With this release, not only do you get more algorithms than ever before, but you also get access to the easiest to use and most scalable framework available.

Want to learn more? Keep reading ?

Making Graph Data Science Simple

With every release, we deliver features to make graph data science easier to use. This 2.1 update delivers on that promise with autotuning for machine learning, visual progress logging in the Python client, and filtering for similarity.

Autotuning: ML pipelines (nodeClassification, nodeRegression, linkPrediction) now support automated tuning for hyperparameters. Users configure the system, Neo4j Graph Data Science finds the best parameter combinations to provide the best performing models possible.
Source and Target filtering for KNN and Node Similarity: Similarity algorithms are some of the most popular, but often users do not need to compare every possible pair of nodes in their graph. Source and target filtering lets users limit the scope of similarity calculations to just the relevant nodes for each use case.

Visual Progress Logging in the Graph Data Science Python Client: Now, when users run algorithms or project graphs, a progress bar is displayed that shows the status of tasks.

Essential Data Science Capabilities

New alpha tier algorithm – Leiden: new community detection algorithm, a hierarchical clustering algorithm that guarantees well-connected communities. Similar to Louvain, users have requested this methodology to create more cohesive communities.

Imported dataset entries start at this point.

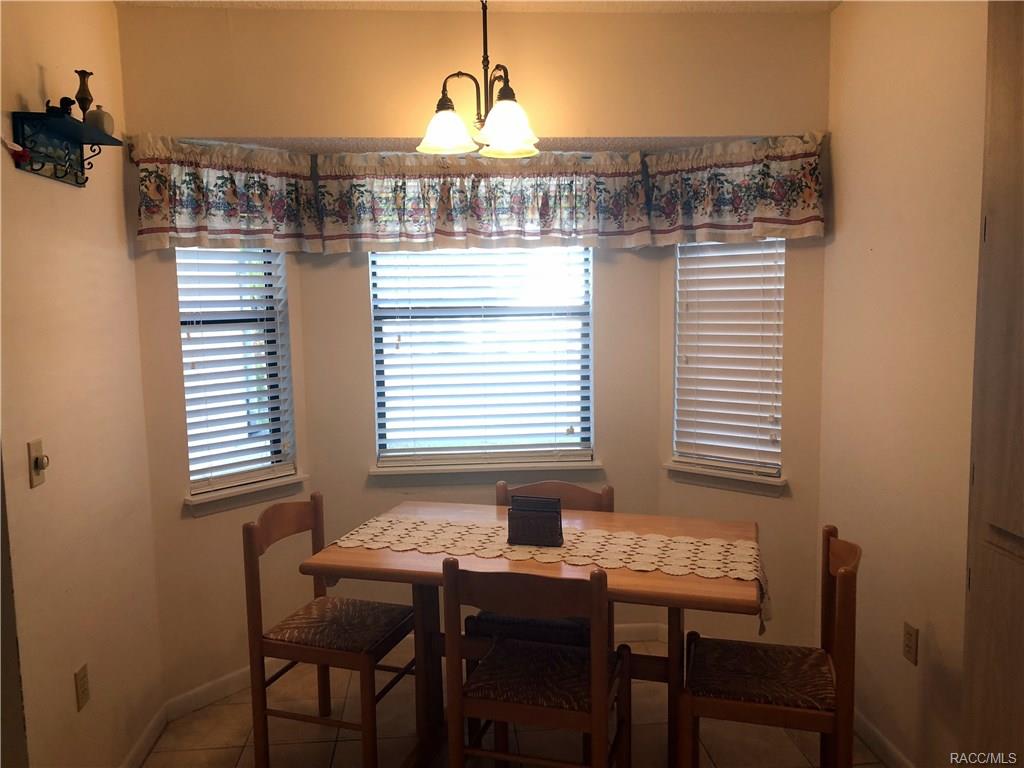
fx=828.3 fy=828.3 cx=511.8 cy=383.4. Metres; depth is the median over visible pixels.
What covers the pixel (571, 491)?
back chair
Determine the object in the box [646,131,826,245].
valance
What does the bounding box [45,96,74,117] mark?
figurine
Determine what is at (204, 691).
baseboard
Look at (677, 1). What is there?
ceiling
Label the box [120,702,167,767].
left baseboard
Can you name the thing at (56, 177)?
wall shelf
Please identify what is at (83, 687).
left wall socket
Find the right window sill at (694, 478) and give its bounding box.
[664,461,786,496]
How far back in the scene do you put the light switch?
2.17 m
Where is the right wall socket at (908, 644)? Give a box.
[902,621,918,665]
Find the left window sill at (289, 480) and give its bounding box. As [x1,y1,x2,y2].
[183,473,308,516]
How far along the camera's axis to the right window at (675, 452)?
3.52 m
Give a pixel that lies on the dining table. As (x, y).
(694, 584)
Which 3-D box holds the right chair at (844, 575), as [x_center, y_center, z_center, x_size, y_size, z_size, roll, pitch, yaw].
[0.766,0.888,2.460,0.482,0.885,0.457,1,6,16]
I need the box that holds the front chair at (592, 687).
[440,558,630,767]
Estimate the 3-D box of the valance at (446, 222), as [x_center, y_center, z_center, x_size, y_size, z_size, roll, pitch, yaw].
[-0.118,-0.747,3.398,1.326,0.415,0.134,-1,6,-4]
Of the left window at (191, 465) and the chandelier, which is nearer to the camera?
the chandelier
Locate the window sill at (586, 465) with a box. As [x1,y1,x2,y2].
[370,458,604,484]
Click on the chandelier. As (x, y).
(509, 125)
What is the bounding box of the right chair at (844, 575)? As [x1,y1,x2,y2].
[678,526,862,767]
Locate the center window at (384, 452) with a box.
[370,243,594,467]
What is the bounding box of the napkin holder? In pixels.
[507,495,564,546]
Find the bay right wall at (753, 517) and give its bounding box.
[658,207,827,649]
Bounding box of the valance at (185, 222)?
[128,133,317,253]
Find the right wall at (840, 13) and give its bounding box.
[819,0,988,767]
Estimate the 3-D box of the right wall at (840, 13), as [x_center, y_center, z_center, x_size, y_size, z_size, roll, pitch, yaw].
[1.405,0.097,1.457,0.131,2.639,3.681,-1,6,-4]
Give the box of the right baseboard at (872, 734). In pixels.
[853,707,913,767]
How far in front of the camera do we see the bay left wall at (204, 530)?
3.23 m
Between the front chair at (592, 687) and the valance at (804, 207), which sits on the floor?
the front chair at (592, 687)
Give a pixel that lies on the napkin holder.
(518, 510)
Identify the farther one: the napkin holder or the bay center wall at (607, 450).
the bay center wall at (607, 450)
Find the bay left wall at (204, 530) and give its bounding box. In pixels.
[136,187,314,704]
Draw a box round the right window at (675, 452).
[670,238,785,480]
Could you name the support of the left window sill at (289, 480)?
attached to the bay left wall at (204, 530)
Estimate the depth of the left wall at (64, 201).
2.44 m
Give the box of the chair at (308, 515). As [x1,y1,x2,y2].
[242,494,416,767]
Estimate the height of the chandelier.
0.564 m
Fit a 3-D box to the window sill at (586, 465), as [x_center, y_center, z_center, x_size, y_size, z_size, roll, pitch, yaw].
[-0.103,0.391,3.657,1.030,0.088,0.100,-1,6,-4]
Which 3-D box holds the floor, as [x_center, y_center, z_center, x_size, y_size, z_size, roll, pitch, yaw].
[0.120,1.501,1.334,3.151,0.099,5.329,-1,6,-4]
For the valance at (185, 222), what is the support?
attached to the bay left wall at (204, 530)
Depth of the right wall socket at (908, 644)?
2.59 m
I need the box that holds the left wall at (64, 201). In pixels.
[0,0,163,767]
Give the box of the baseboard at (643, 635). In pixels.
[615,623,667,642]
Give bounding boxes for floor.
[140,640,881,767]
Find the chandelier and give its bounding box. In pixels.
[416,0,540,159]
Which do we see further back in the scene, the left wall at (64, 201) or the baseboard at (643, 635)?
the baseboard at (643, 635)
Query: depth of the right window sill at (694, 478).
3.46 m
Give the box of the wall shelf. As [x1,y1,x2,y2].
[11,109,119,186]
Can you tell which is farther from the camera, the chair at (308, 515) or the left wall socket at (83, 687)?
the chair at (308, 515)
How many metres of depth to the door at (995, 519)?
1.94 m
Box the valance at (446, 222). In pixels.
[313,149,650,252]
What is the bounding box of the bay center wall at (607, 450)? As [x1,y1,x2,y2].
[302,234,666,635]
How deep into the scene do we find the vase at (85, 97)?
2.37 m
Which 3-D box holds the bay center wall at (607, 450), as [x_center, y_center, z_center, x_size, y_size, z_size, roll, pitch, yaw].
[-0.114,0.086,3.690,1.534,2.241,0.139,-1,6,-4]
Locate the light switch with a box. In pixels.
[28,439,48,487]
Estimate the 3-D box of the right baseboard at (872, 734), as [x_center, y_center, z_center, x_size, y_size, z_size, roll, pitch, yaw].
[1.266,1.245,2.616,0.013,0.088,1.547,-1,6,-4]
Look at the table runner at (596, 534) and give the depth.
2.63 m
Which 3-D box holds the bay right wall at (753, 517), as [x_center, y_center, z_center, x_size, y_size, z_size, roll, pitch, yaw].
[0.973,0.026,3.503,0.762,2.381,0.144,5,8,41]
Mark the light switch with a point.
(39, 448)
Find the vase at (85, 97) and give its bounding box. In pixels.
[74,69,93,119]
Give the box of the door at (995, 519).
[961,0,1023,767]
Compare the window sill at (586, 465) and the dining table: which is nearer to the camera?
the dining table
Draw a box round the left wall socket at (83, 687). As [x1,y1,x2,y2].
[74,663,89,711]
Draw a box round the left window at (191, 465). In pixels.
[177,244,295,495]
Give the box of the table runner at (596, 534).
[327,512,767,636]
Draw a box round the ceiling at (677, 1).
[114,0,836,11]
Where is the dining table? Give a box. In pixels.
[298,501,769,767]
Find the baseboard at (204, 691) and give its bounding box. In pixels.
[166,664,254,719]

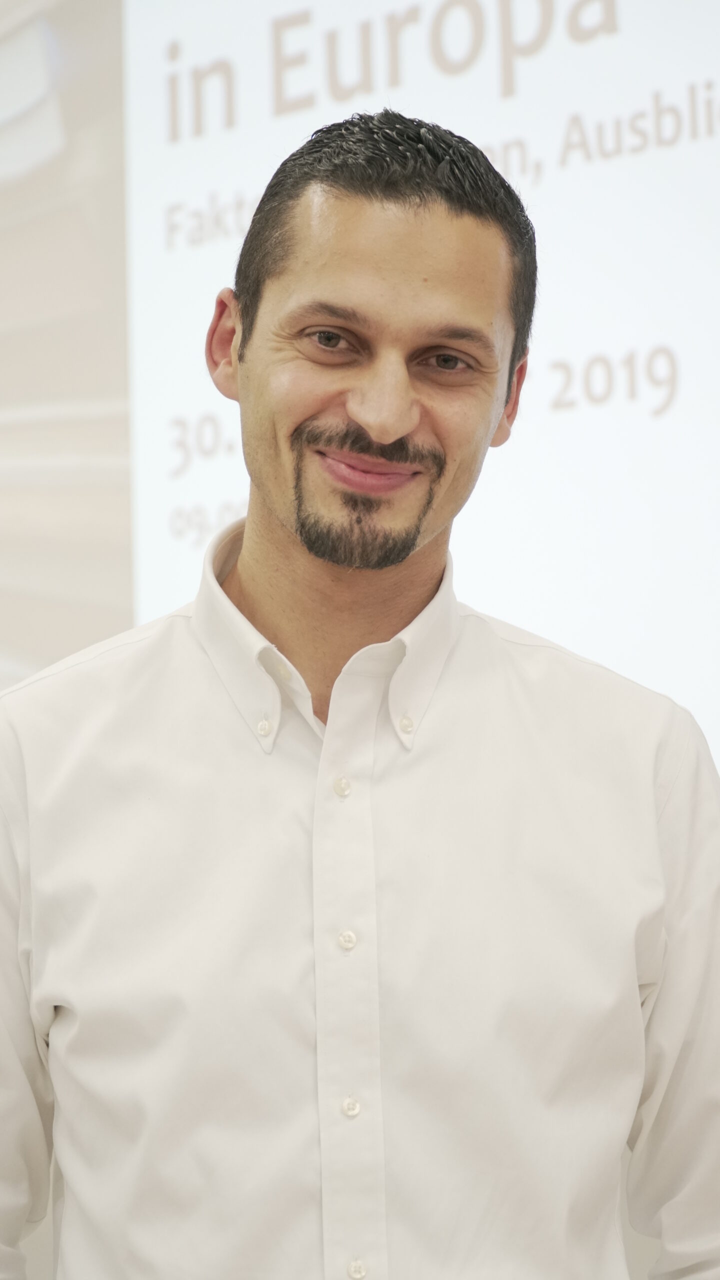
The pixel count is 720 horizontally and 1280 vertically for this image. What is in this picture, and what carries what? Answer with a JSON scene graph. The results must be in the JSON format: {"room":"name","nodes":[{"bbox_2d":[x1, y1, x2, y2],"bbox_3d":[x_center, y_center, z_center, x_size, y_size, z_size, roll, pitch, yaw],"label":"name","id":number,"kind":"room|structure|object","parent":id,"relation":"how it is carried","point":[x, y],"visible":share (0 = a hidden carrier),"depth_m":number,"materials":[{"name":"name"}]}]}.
{"room":"event hall","nodes":[
{"label":"event hall","id":0,"kind":"room"},
{"label":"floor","id":1,"kind":"structure","parent":0,"visible":0},
{"bbox_2d":[0,107,719,1279],"bbox_3d":[-0.009,0.533,2.421,0.685,1.888,0.678,-6,-9,35],"label":"man","id":2,"kind":"object","parent":1,"relation":"on","point":[401,429],"visible":0.98,"depth_m":2.25},
{"bbox_2d":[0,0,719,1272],"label":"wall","id":3,"kind":"object","parent":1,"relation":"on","point":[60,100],"visible":0.69,"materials":[{"name":"white"}]},
{"bbox_2d":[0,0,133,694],"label":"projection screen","id":4,"kind":"object","parent":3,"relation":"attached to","point":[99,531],"visible":0.71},
{"bbox_2d":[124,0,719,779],"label":"projection screen","id":5,"kind":"object","parent":3,"relation":"attached to","point":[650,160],"visible":0.74,"depth_m":3.95,"materials":[{"name":"white"}]}
]}

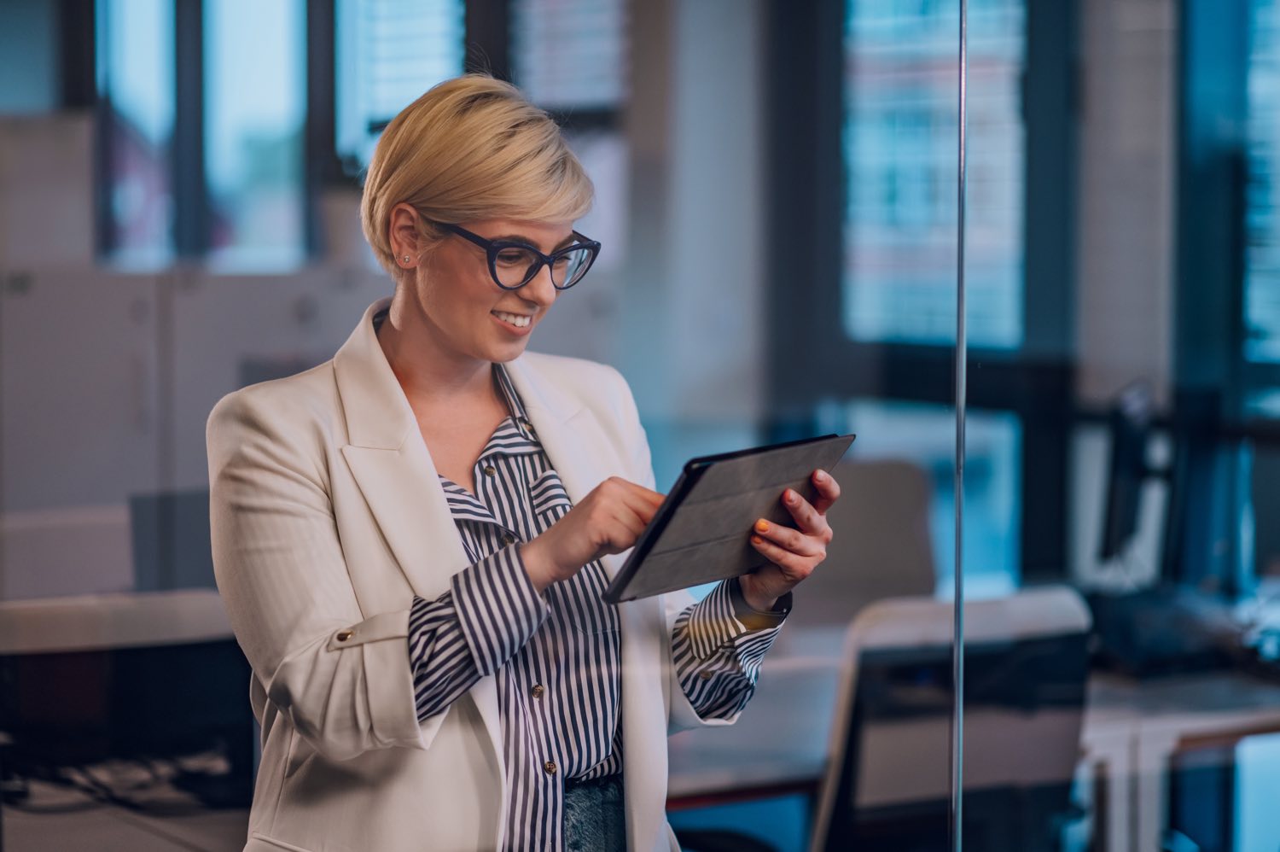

New alpha tier algorithm – K-means clustering: community detection algorithm intended to cluster nodes based on properties (like embeddings). Users can specify the numbers of clusters desired and Graph Data Science finds the optimal groupings.
New alpha tier ML pipeline – Node Regression: users can predict numerical property values for nodes using node regression pipelines. Node regression lets users fill in missing property values based on other node properties and graph topology.

Enterprise Scalability

Apache Arrow Integration for Graph Projections: import and export massive graphs directly into Graph Data Science at speeds up to 30 million objects/second.

Note: Apache Arrow integration for graph projections is available to Graph Data Science Enterprise Edition customers only.

Performance Improvements for Machine Learning: Through optimization of internal machine learning code, the training time for GraphSAGE embeddings is up to 90 percent faster, Random Forest model training is up to 80 percent faster, and Logistic Regression is up to 40 percent faster.

But Wait, There’s More!

Graph Data Science Python Client Improvements: The Graph Data Science Python Client can automatically use Apache Arrow for data movement on Enterprise licensed instances. Users can now specify the return format of data frames when streaming node properties or relationship results (pivoting rows and columns). The Graph Data Science Python Client supports all Graph Data Science 2.1 features.
Neo4j Data Warehouse Connector offers a simple way to move data between the Neo4j database and data warehouses like Snowflake, Google BigQuery, Amazon Redshift, or Microsoft Azure Synapse Analytics. It can be used as a Spark Submit Job (by providing a JSON configuration), or with a Scala/Python API that simplifies writing the Spark job to move data between the Neo4j database and the data warehouse.